**TEXT PASSAGE**
=-=-=-=-=

My mother was born Maria Columbia Buchignani. Her parents were Vittorio Alberto Buchignani and Eva Veronica Giorgi.
Growing up in Healdsburg, California I remember spending a lot of time visiting with my mother’s cousins on her Giorgi side. But there were also numerous families in town and the surrounding area named Buchignani, and we never socialized with any of them. My mother’s explanation was that “We’re not related to them.” By the 1990s there were 39 Buchignani families in Sonoma County. There were 160 in California. But, of course, we were not related to any of them.
In 1985, my Giorgi family held a reunion in Healdsburg. My sister, Joanne Taeuffer, wrote a family history using research and remembrances from our mother and other family members. From this work I learned that my mother’s father, Vittorio (Victor) Buchignani had been born 26 September 1894 in Carignano, Lucca, Italy and that he had immigrated to the U.S. in 1910. His parents had been Orlando Buchignani and Columba Puccetti, and he had had a brother named Natale, who had remained in Italy. And that was about all.

=-=-=-=-=

**WHAT YOU WILL DO**
1 – Put this sentence from the family history passage into Spanish: "In 1985, my Giorgi family held a reunion in Healdsburg."
2 – Retype the family history passage, starting with "My mother was" and going on through "to any of them.".

**EXTRACTED INFORMATION**
=-=-=-=-=

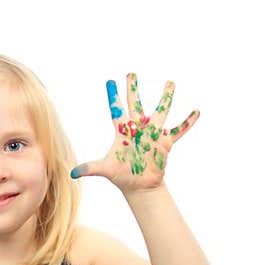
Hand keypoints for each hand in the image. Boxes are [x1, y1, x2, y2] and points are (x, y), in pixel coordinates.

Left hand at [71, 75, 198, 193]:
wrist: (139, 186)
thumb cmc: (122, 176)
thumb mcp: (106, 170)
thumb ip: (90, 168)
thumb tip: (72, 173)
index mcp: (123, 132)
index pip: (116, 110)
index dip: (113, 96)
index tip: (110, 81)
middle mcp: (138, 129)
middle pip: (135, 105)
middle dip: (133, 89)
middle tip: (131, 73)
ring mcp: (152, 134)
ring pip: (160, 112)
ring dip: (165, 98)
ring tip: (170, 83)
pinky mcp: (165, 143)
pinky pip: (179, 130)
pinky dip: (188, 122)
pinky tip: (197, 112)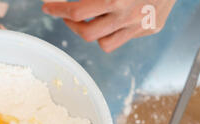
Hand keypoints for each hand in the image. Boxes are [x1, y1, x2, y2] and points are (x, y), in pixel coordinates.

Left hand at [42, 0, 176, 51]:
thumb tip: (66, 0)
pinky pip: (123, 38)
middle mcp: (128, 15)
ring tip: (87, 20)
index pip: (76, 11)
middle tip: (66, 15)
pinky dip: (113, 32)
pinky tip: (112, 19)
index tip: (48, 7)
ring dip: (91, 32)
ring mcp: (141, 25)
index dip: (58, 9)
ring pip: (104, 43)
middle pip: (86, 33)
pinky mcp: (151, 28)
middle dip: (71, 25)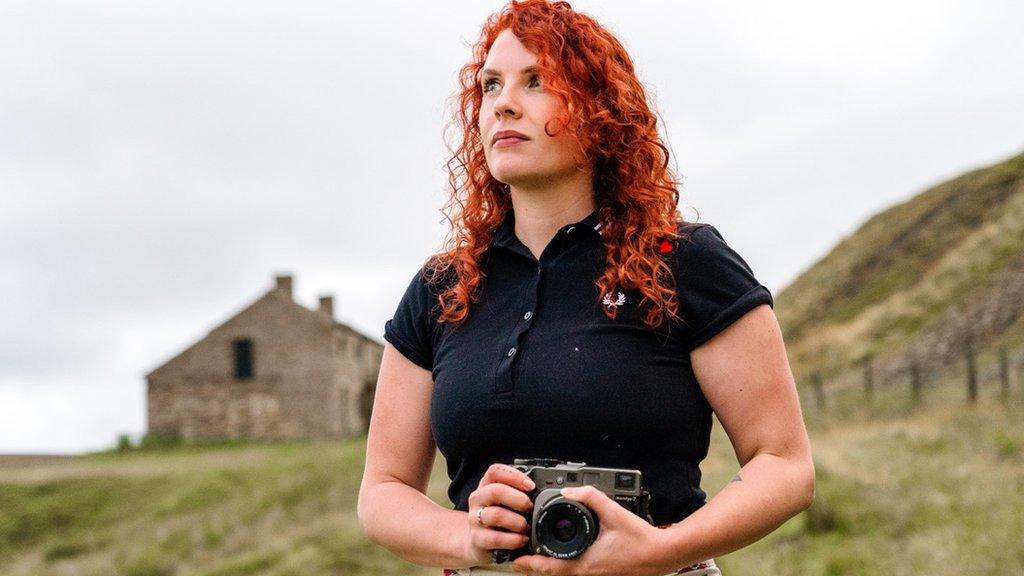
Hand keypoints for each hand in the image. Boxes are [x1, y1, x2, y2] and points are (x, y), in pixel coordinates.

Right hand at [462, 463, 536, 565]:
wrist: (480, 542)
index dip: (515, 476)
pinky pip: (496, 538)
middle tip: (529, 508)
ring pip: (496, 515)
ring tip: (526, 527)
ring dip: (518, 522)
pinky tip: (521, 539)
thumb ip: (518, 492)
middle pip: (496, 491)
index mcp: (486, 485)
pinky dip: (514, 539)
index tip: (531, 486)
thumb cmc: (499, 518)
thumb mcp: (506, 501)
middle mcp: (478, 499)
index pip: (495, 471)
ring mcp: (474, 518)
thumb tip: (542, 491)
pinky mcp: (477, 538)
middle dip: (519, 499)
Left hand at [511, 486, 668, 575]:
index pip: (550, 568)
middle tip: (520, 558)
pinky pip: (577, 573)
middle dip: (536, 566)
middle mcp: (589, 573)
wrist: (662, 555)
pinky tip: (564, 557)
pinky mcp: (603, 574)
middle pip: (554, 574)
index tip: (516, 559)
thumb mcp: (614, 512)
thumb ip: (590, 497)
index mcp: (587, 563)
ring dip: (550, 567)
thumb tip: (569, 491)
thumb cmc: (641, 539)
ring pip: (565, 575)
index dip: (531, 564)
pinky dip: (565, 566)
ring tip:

=-=-=-=-=

**SOLUTION LIST**
1 – En 1985, mi familia Giorgi celebró una reunión en Healdsburg.

2 –
My mother was born Maria Columbia Buchignani. Her parents were Vittorio Alberto Buchignani and Eva Veronica Giorgi.
Growing up in Healdsburg, California I remember spending a lot of time visiting with my mother’s cousins on her Giorgi side. But there were also numerous families in town and the surrounding area named Buchignani, and we never socialized with any of them. My mother’s explanation was that “We’re not related to them.” By the 1990s there were 39 Buchignani families in Sonoma County. There were 160 in California. But, of course, we were not related to any of them.